** Start of Material supplied **

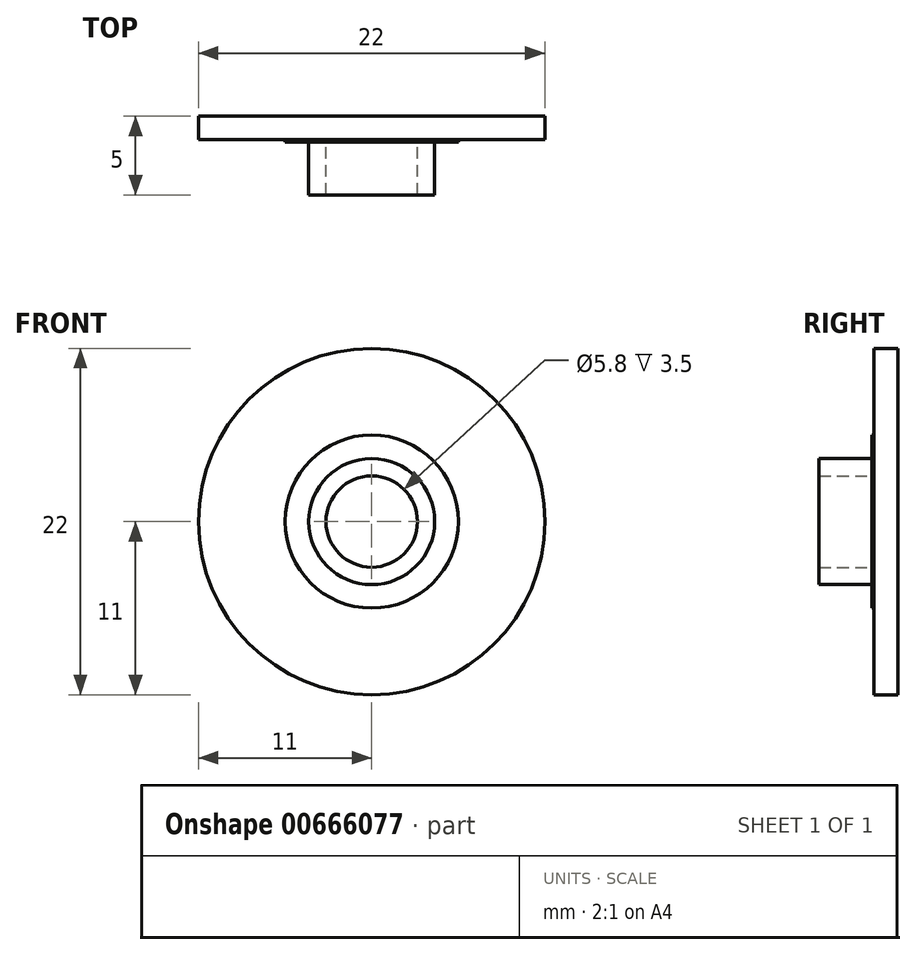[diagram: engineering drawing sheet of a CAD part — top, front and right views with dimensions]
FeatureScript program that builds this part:
annotation { "Feature Type Name" : "Feature", "Feature Type Description" : "" }
export const myFeature = defineFeature(function(context is Context, id is Id, definition is map)
    precondition{}
    {
        {
            var Q0;
            Q0=qCreatedBy(makeId("Front.planeOp"),FACE);
            var sketch = newSketch(context, id + "F0", { "sketchPlane" : qUnion([Q0])});
            skCircle(sketch, "E0", {"center": v(0, 0) * mm, "radius": 11 * mm});
            skCircle(sketch, "E1", {"center": v(0, 0) * mm, "radius": 5.5 * mm});
            skCircle(sketch, "E2", {"center": v(0, 0) * mm, "radius": 4 * mm});
            skCircle(sketch, "E3", {"center": v(0, 0) * mm, "radius": 2.9 * mm});
            skSolve(sketch);
        }
        {
            var Q0;
            Q0 = qSketchRegion(id + "F0", true);
            var Q1;
            Q1=makeQuery(id+"F0.imprint","IMPRINT",FACE,{"disambiguationData":[TD([[makeQuery(id+"F0.imprint","IMPRINT",EDGE,{"derivedFrom":sQuery(id+"F0.wireOp",EDGE,"E1")}),1.0]])]});
            var Q2;
            Q2=makeQuery(id+"F0.imprint","IMPRINT",FACE,{"disambiguationData":[TD([[makeQuery(id+"F0.imprint","IMPRINT",EDGE,{"derivedFrom":sQuery(id+"F0.wireOp",EDGE,"E2")}),1.0]])]});
            var Q3;
            Q3=makeQuery(id+"F0.imprint","IMPRINT",FACE,{"disambiguationData":[TD([[makeQuery(id+"F0.imprint","IMPRINT",EDGE,{"derivedFrom":sQuery(id+"F0.wireOp",EDGE,"E3")}),1.0]])]});
            extrude(context, id + "F1", {"entities" : qUnion([Q0, Q1, Q2, Q3]), "depth" : 1.5 * mm, "offsetDistance" : 25 * mm});
        }
        {
            var Q0;
            Q0=makeQuery(id+"F0.imprint","IMPRINT",FACE,{"disambiguationData":[TD([[makeQuery(id+"F0.imprint","IMPRINT",EDGE,{"derivedFrom":sQuery(id+"F0.wireOp",EDGE,"E1")}),1.0]])]});
            extrude(context, id + "F2", {"entities" : qUnion([Q0]), "operationType" : NewBodyOperationType.ADD, "depth" : 1.65 * mm, "offsetDistance" : 25 * mm});
        }
        {
            var Q0;
            Q0=makeQuery(id+"F0.imprint","IMPRINT",FACE,{"disambiguationData":[TD([[makeQuery(id+"F0.imprint","IMPRINT",EDGE,{"derivedFrom":sQuery(id+"F0.wireOp",EDGE,"E2")}),1.0]])]});
            extrude(context, id + "F3", {"entities" : qUnion([Q0]), "operationType" : NewBodyOperationType.ADD, "depth" : 5 * mm, "offsetDistance" : 25 * mm});
        }
    });
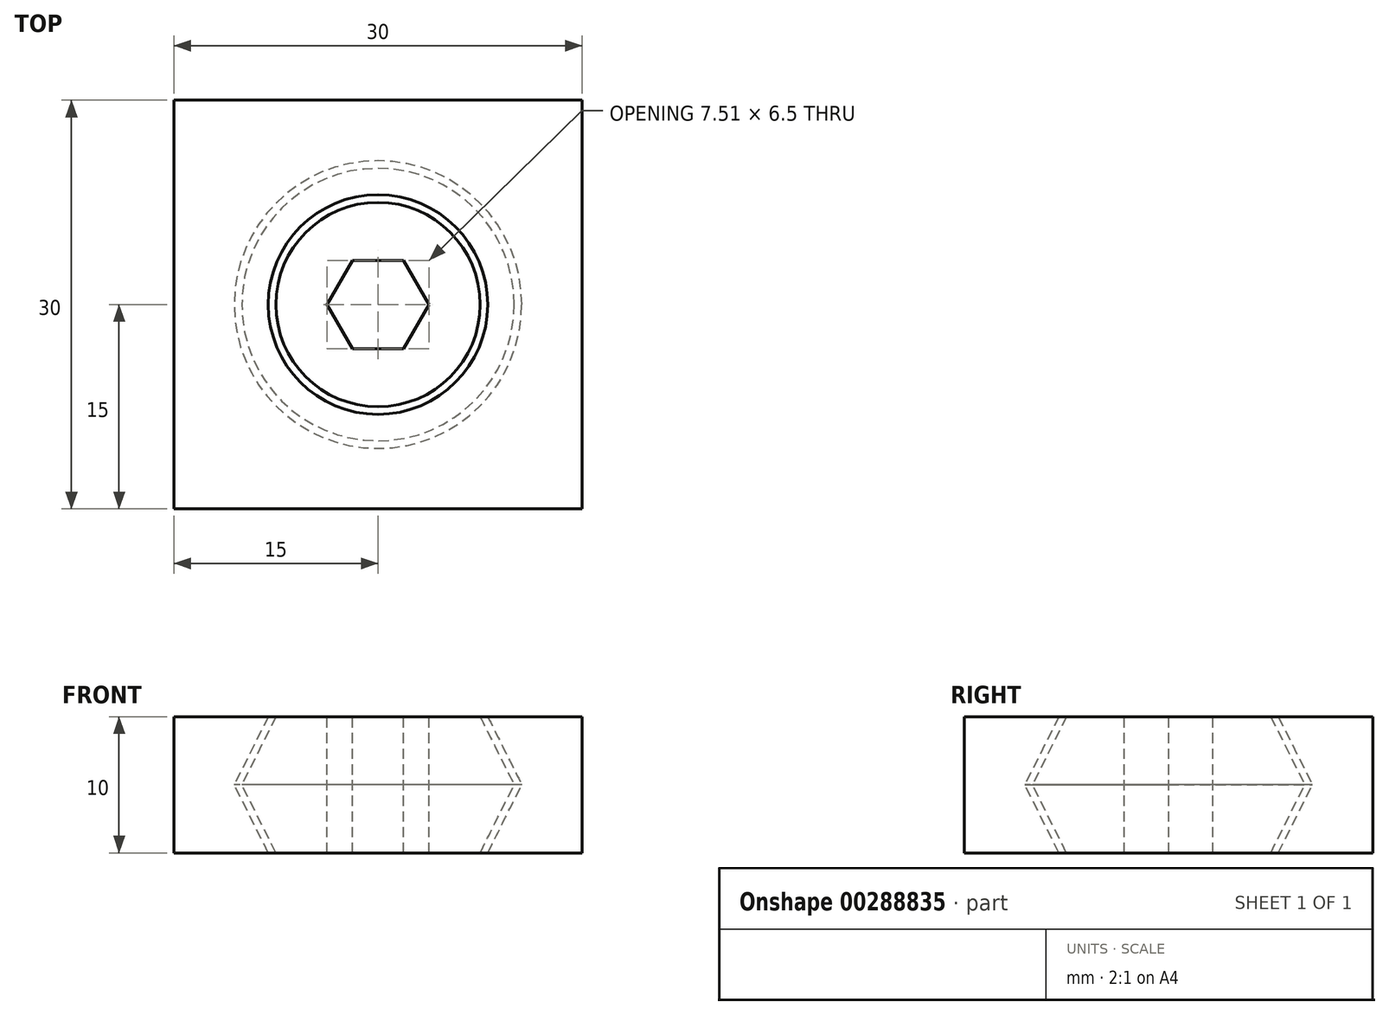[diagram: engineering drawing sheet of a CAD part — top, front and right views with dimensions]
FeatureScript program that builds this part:
annotation { "Feature Type Name" : "Feature", "Feature Type Description" : "" }
export const myFeature = defineFeature(function(context is Context, id is Id, definition is map)
    precondition{}
    {
        {
            var Q0;
            Q0=qCreatedBy(makeId("Top.planeOp"),FACE);
            cPlane(context, id + "F0", {"entities" : qUnion([Q0]), "cplaneType" : CPlaneType.OFFSET, "offset" : 5 * mm, "width" : 150 * mm, "height" : 150 * mm});
        }
        {
            var Q0;
            Q0=qCreatedBy(makeId("Top.planeOp"),FACE);
            var sketch = newSketch(context, id + "F1", { "sketchPlane" : qUnion([Q0])});
            skLineSegment(sketch, "E0.bottom", {"start": v(15, -15) * mm, "end": v(-15, -15) * mm});
            skLineSegment(sketch, "E0.top", {"start": v(15, 15) * mm, "end": v(-15, 15) * mm});
            skLineSegment(sketch, "E0.left", {"start": v(15, -15) * mm, "end": v(15, 15) * mm});
            skLineSegment(sketch, "E0.right", {"start": v(-15, -15) * mm, "end": v(-15, 15) * mm});
            skPoint(sketch, "E0.middle", {"position": v(0, 0) * mm});
            skCircle(sketch, "E1", {"center": v(0, 0) * mm, "radius": 10 * mm});
            skSolve(sketch);
        }
        {
            var Q0;
            Q0=qCreatedBy(id+"F0.planeOp",FACE);
            var sketch = newSketch(context, id + "F2", { "sketchPlane" : qUnion([Q0])});
            skCircle(sketch, "E2", {"center": v(0, 0) * mm, "radius": 7.5 * mm});
            skSolve(sketch);
        }
        {
            var Q0;
            Q0=makeQuery(id+"F1.imprint","IMPRINT",FACE,{"disambiguationData":[TD([[makeQuery(id+"F1.imprint","IMPRINT",EDGE,{"derivedFrom":sQuery(id+"F1.wireOp",EDGE,"E1")}),1.0]])]});
            var Q1;
            Q1=makeQuery(id+"F2.imprint","IMPRINT",FACE,{"disambiguationData":[TD([[makeQuery(id+"F2.imprint","IMPRINT",EDGE,{"derivedFrom":sQuery(id+"F2.wireOp",EDGE,"E2")}),1.0]])]});
            loft(context, id + "F3", {"sheetProfilesArray" : [{ "sheetProfileEntities" : qUnion([Q0]) }, { "sheetProfileEntities" : qUnion([Q1]) }]});
        }
        {
            var Q0;
            Q0=makeQuery(id+"F3.opLoft","SWEPT_BODY",BODY,{"disambiguationData":[OSD([makeQuery(id+"F1.imprint","IMPRINT",FACE,{"disambiguationData":[TD([[makeQuery(id+"F1.imprint","IMPRINT",EDGE,{"derivedFrom":sQuery(id+"F1.wireOp",EDGE,"E1")}),1.0]])]}),makeQuery(id+"F2.imprint","IMPRINT",FACE,{"disambiguationData":[TD([[makeQuery(id+"F2.imprint","IMPRINT",EDGE,{"derivedFrom":sQuery(id+"F2.wireOp",EDGE,"E2")}),1.0]])]})])]});
            var Q1;
            Q1=qCreatedBy(makeId("Top.planeOp"),FACE);
            mirror(context, id + "F4", {"operationType" : NewBodyOperationType.ADD, "entities" : qUnion([Q0]), "mirrorPlane" : qUnion([Q1])});
        }
        {
            var Q0;
            Q0=makeQuery(id+"F1.imprint","IMPRINT",FACE,{"disambiguationData":[TD([[makeQuery(id+"F1.imprint","IMPRINT",EDGE,{"derivedFrom":sQuery(id+"F1.wireOp",EDGE,"E0.bottom")}),-1.0]])]});
            var Q1;
            Q1=makeQuery(id+"F1.imprint","IMPRINT",FACE,{"disambiguationData":[TD([[makeQuery(id+"F1.imprint","IMPRINT",EDGE,{"derivedFrom":sQuery(id+"F1.wireOp",EDGE,"E1")}),1.0]])]});
            extrude(context, id + "F5", {"entities" : qUnion([Q0, Q1]), "endBound" : BoundingType.SYMMETRIC, "depth" : 10 * mm});
        }
        {
            var Q0;
            Q0=makeQuery(id+"F3.opLoft","SWEPT_BODY",BODY,{"disambiguationData":[OSD([makeQuery(id+"F1.imprint","IMPRINT",FACE,{"disambiguationData":[TD([[makeQuery(id+"F1.imprint","IMPRINT",EDGE,{"derivedFrom":sQuery(id+"F1.wireOp",EDGE,"E1")}),1.0]])]}),makeQuery(id+"F2.imprint","IMPRINT",FACE,{"disambiguationData":[TD([[makeQuery(id+"F2.imprint","IMPRINT",EDGE,{"derivedFrom":sQuery(id+"F2.wireOp",EDGE,"E2")}),1.0]])]})])]});
            var Q1;
            Q1=makeQuery(id+"F5.opExtrude","SWEPT_BODY",BODY,{"disambiguationData":[OSD([sQuery(id+"F1.wireOp",EDGE,"E0.bottom"),sQuery(id+"F1.wireOp",EDGE,"E0.top"),sQuery(id+"F1.wireOp",EDGE,"E0.left"),sQuery(id+"F1.wireOp",EDGE,"E0.right")])]});
            booleanBodies(context, id + "F6", {"operationType" : BooleanOperationType.SUBTRACTION, "tools" : qUnion([Q0]), "targets" : qUnion([Q1]), "offset" : true, "offsetAll" : true, "offsetDistance" : 0.5 * mm, "keepTools" : true});
        }
        {
            var Q0;
            Q0=qCreatedBy(makeId("Top.planeOp"),FACE);
            var sketch = newSketch(context, id + "F7", { "sketchPlane" : qUnion([Q0])});
            skCircle(sketch, "E3.cCircle", {"center": v(0, 0) * mm, "radius": 3.25 * mm, "construction": true});
            skLineSegment(sketch, "E3.0", {"start": v(-1.88, 3.25) * mm, "end": v(1.88, 3.25) * mm});
            skLineSegment(sketch, "E3.1", {"start": v(1.88, 3.25) * mm, "end": v(3.75, 0) * mm});
            skLineSegment(sketch, "E3.2", {"start": v(3.75, 0) * mm, "end": v(1.88, -3.25) * mm});
            skLineSegment(sketch, "E3.3", {"start": v(1.88, -3.25) * mm, "end": v(-1.88, -3.25) * mm});
            skLineSegment(sketch, "E3.4", {"start": v(-1.88, -3.25) * mm, "end": v(-3.75, 0) * mm});
            skLineSegment(sketch, "E3.5", {"start": v(-3.75, 0) * mm, "end": v(-1.88, 3.25) * mm});
            skPoint(sketch, "E3.0.midPoint", {"position": v(0, 3.25) * mm});
            skSolve(sketch);
        }
        {
            var Q0;
            Q0=makeQuery(id+"F7.imprint","IMPRINT",FACE,{"disambiguationData":[TD([[makeQuery(id+"F7.imprint","IMPRINT",EDGE,{"derivedFrom":sQuery(id+"F7.wireOp",EDGE,"E3.0")}),-1.0]])]});
            extrude(context, id + "F8", {"entities" : qUnion([Q0]), "operationType" : NewBodyOperationType.REMOVE, "endBound" : BoundingType.SYMMETRIC, "oppositeDirection" : true, "depth" : 25 * mm});
        }
    });
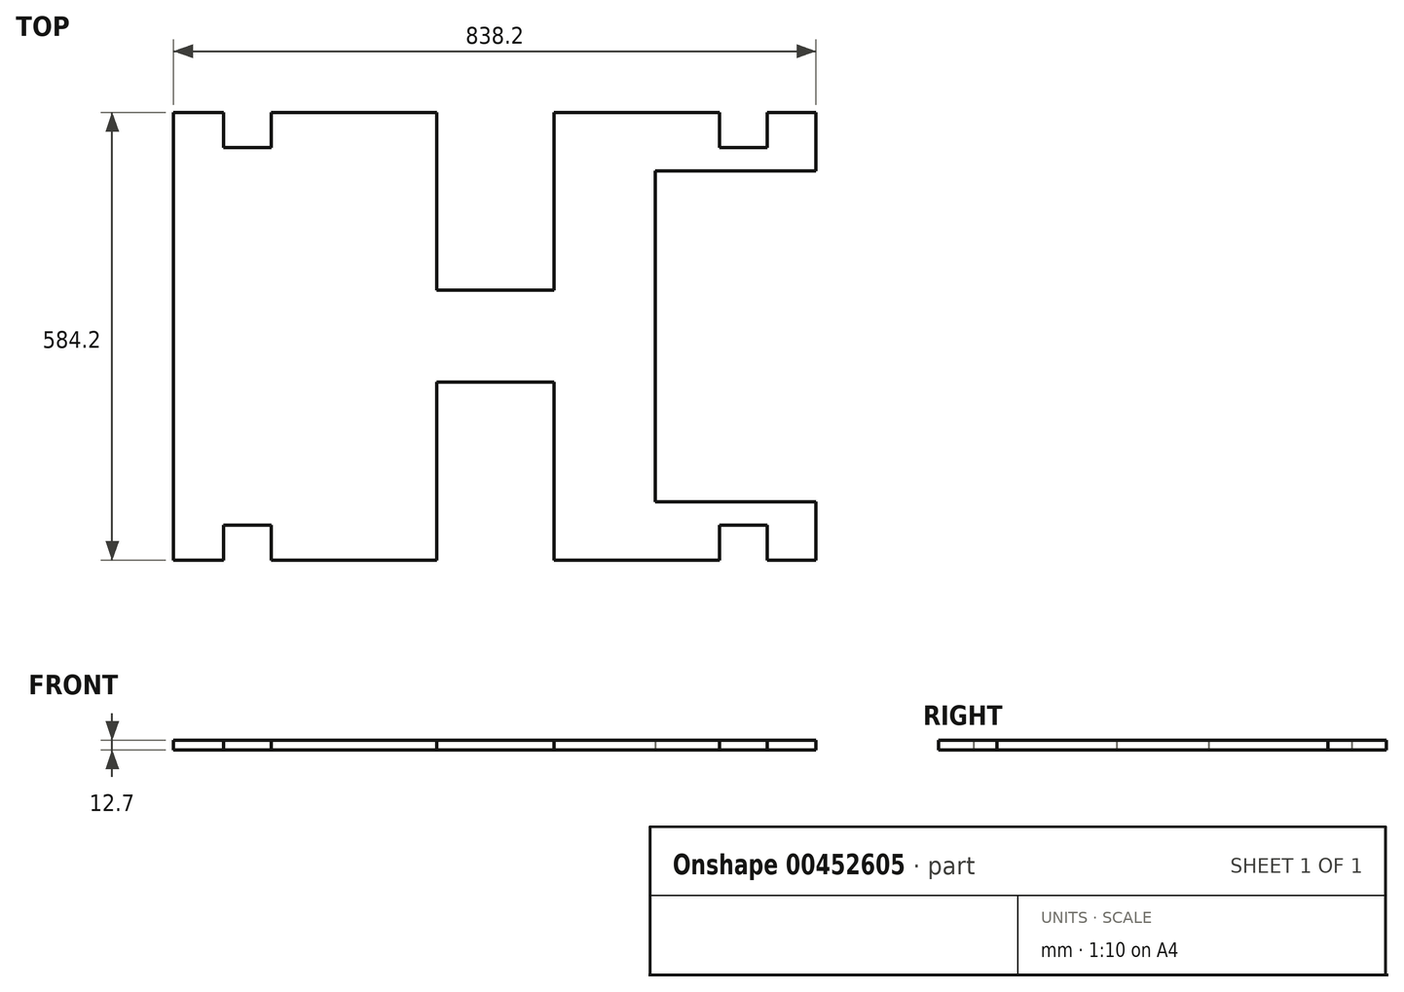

** End of Material supplied **

* _Set problem_: Select from the entries above every line that contains the string "BoundingType", matching case exactly, and copy each such line.

* _Output for this task_:
            extrude(context, id + "F5", {"entities" : qUnion([Q0, Q1]), "endBound" : BoundingType.SYMMETRIC, "depth" : 10 * mm});
            extrude(context, id + "F8", {"entities" : qUnion([Q0]), "operationType" : NewBodyOperationType.REMOVE, "endBound" : BoundingType.SYMMETRIC, "oppositeDirection" : true, "depth" : 25 * mm});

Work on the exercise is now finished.